Sun. Jan 23rd, 2022

This past week, football returned once again for 2015. Fans around the country flocked to stadiums and huddled around the television to cheer for their favorite team. To make an opening week even better for the NFL, it was announced on Monday that Forbes Magazine had estimated the Dallas Cowboys’ value to be $4 billion.

As soon as week one, we are reminded of how massive and powerful football is as a business. And do you know the craziest part? Thanks to fantasy football, the NFL’s popularity has nowhere to go but up.

If you aren’t familiar with fantasy football, the game is simple to learn but hard to master. Players in a fantasy league select real-life players from the NFL to fill out their fantasy roster. Players then set their lineups and are awarded points based on how their players perform in the actual NFL contests. You can also add or drop players to the waiver wire, make trades between other people in your league, and set your lineup according to how you see fit.
Players are matched up with each other over the course of a full season, including a playoff bracket.

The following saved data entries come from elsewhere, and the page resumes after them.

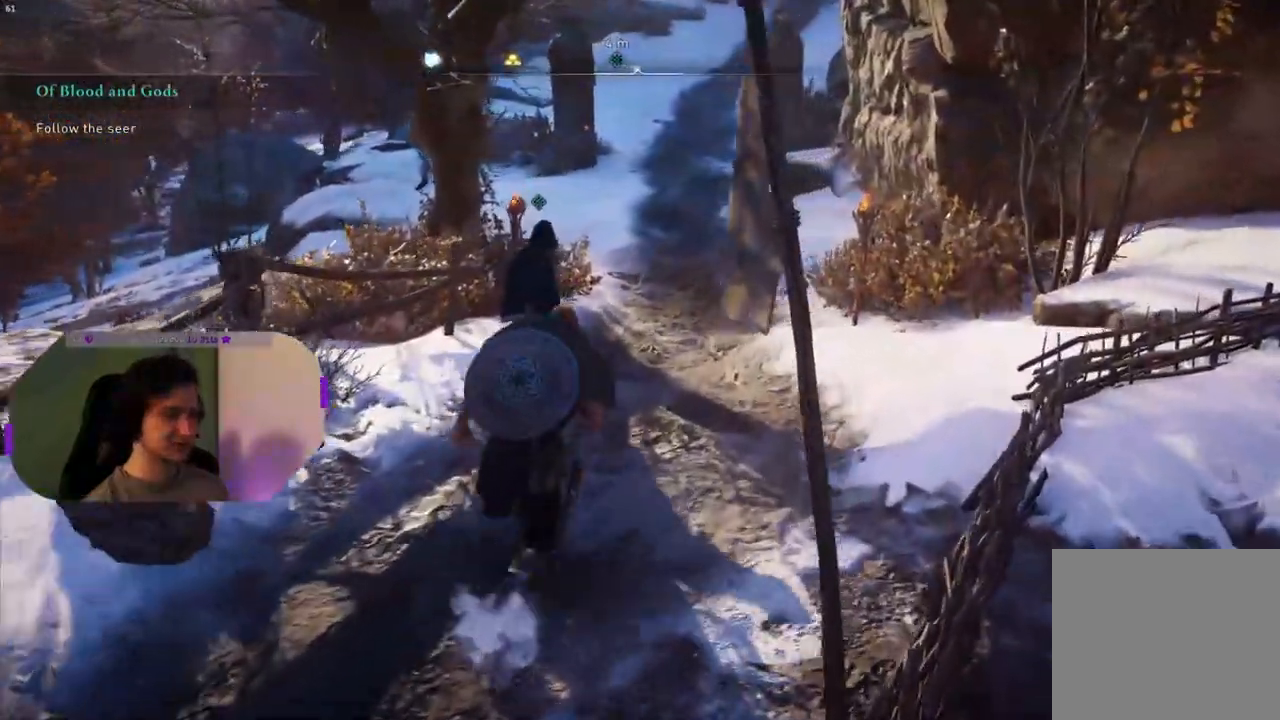
{"buttons": [], "left_stick": "up-right", "right_stick": "left", "events": [[317, "right_stick", "left"]]}
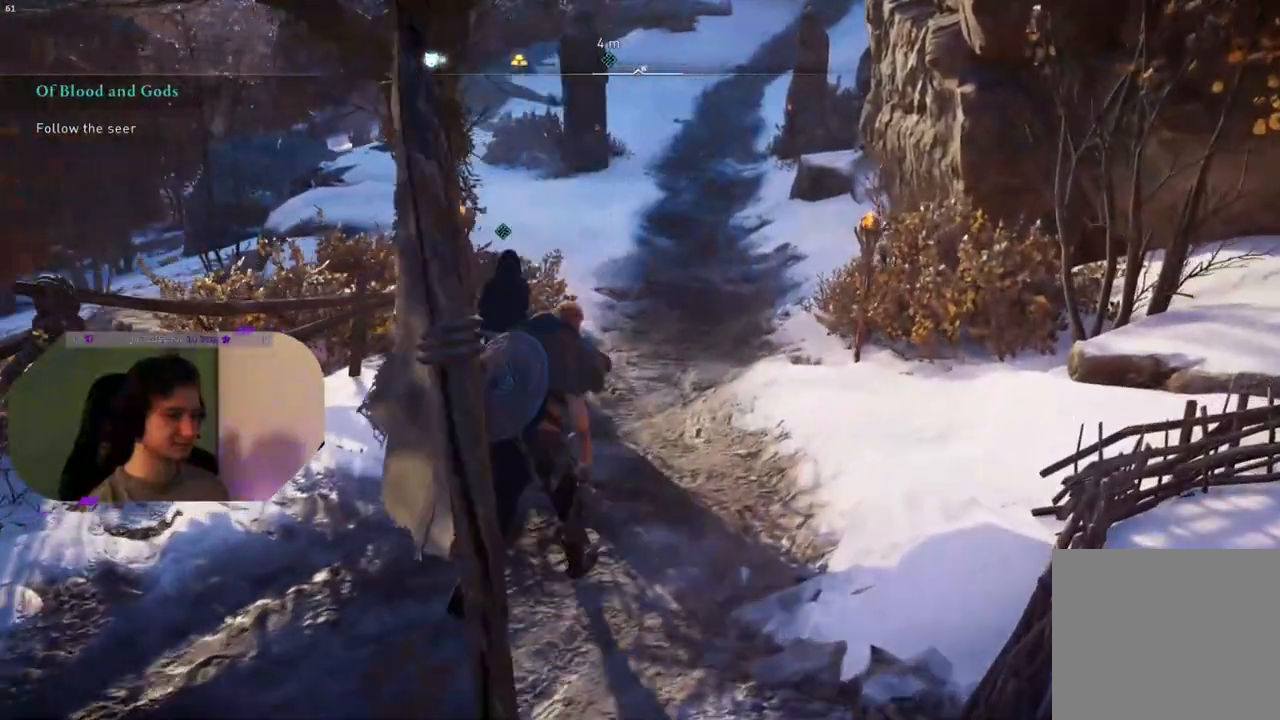
{"buttons": [], "left_stick": "up", "right_stick": "center", "events": [[217, "L3", "down"], [217, "left_stick", "up"], [233, "right_stick", "center"], [367, "L3", "up"]]}
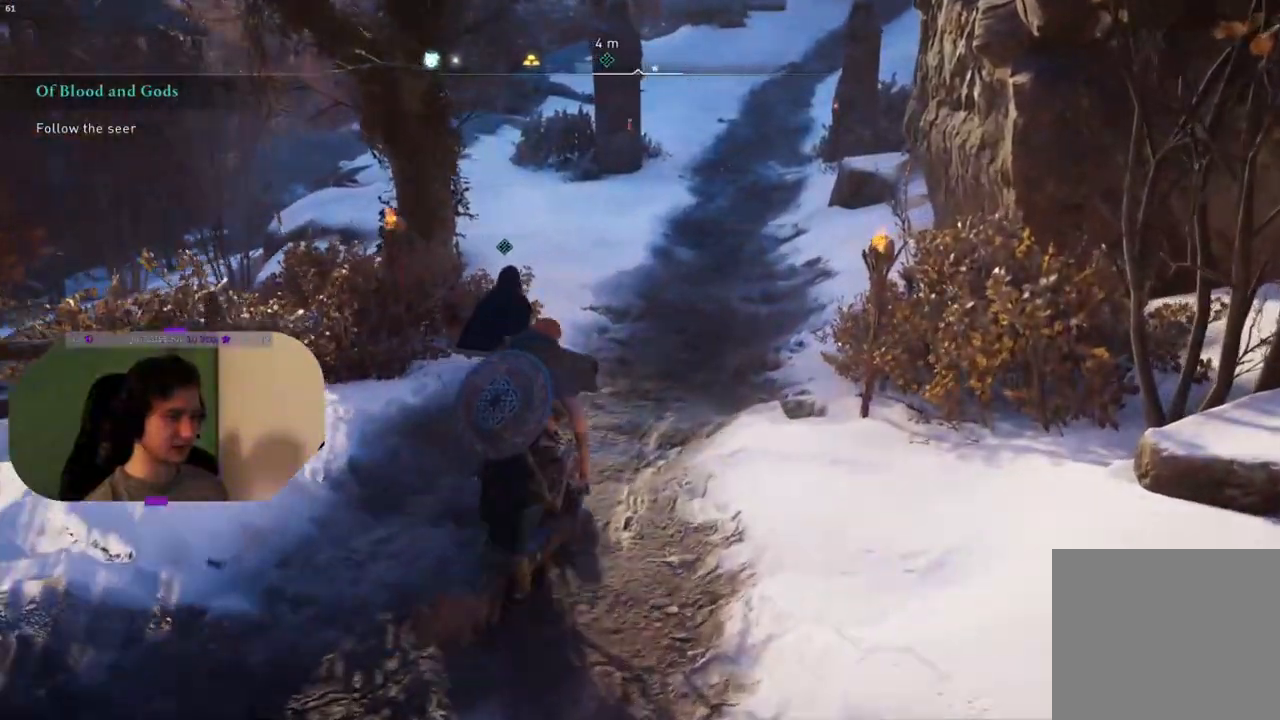
{"buttons": [], "left_stick": "up", "right_stick": "center", "events": []}
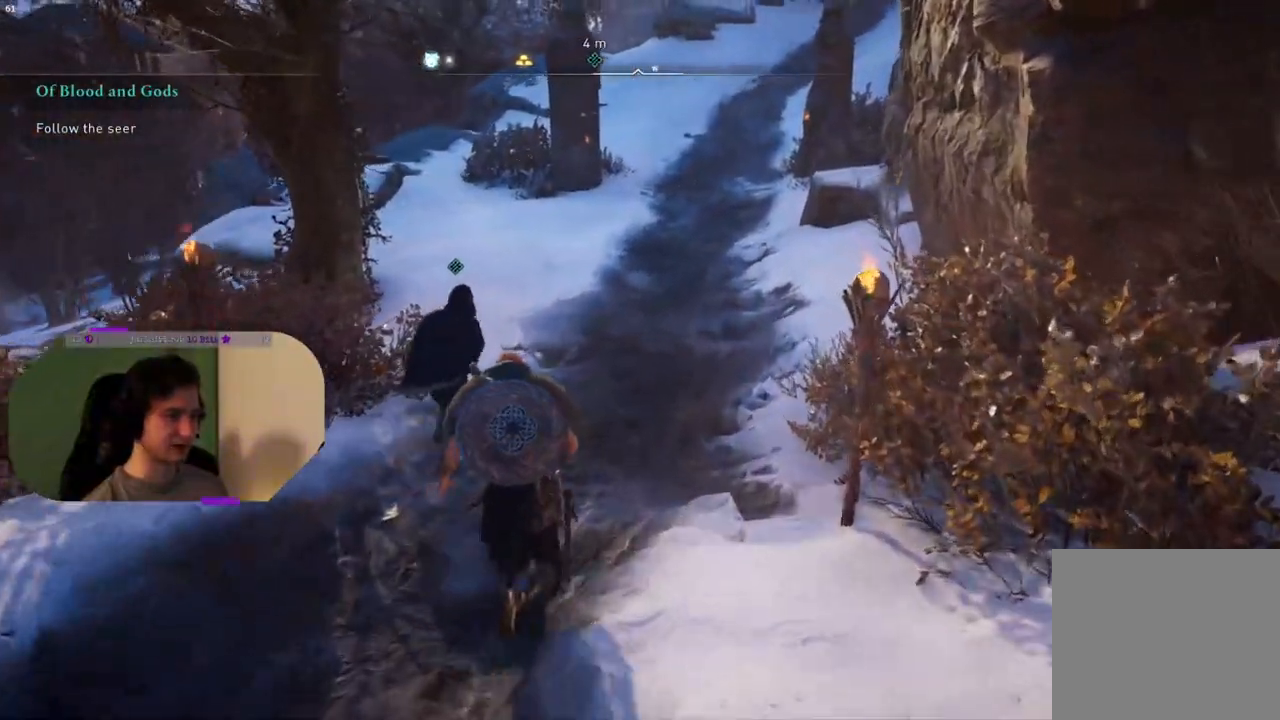
{"buttons": [], "left_stick": "up", "right_stick": "center", "events": []}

Fantasy football has been around in various forms since the 1960s, but it has exploded in popularity in the last ten to fifteen years, thanks in large part to the advances in technology. The game has been permeating media and pop culture for years now. There are shows on television offering fantasy advice, and the game encourages an active online discussion between the members of the league. Non-fans of football have been turned onto the sport by joining a fantasy league with friends. It’s fair to say that fantasy football has played a large role in expanding the NFL’s popularity. And make no mistake; the NFL is more popular than ever. The league earned over $10 billion in revenue last season, $1 billion of which was profit for the league, according to a report by CNN Money.

But now there is a new iteration of fantasy football being played, being spearheaded by two websites: FanDuel and DraftKings. On these websites players are allowed to pick their lineups daily and win cash prizes. Although they are relatively new, they have become popular because they require no season-long commitment compared to traditional fantasy football.

And if you haven’t heard about these leagues yet, you will. According to iSpot.tv, Draft Kings and Fan Duel combined to spend roughly $30 Million on advertising in the first week of football season alone. If you watch any football at all this season, the chances are high that you will see an advertisement for these two websites.

DraftKings and FanDuel have received criticism for essentially bypassing the law against online gambling in the United States. Fantasy football is not considered online gambling, but these daily sites have begun to blur that distinction because of their cash prizes.

The future may be hazy for DraftKings and FanDuel, but they will certainly be a significant presence as an advertiser this season. And the NFL, coming off their most profitable season yet, is back in the public spotlight once more. If these daily leagues create more fans and revenue for the league like traditional fantasy football has in the past, the NFL just might see that $10 billion revenue figure grow even higher by this time next year. As the saying goes, the rich get richer.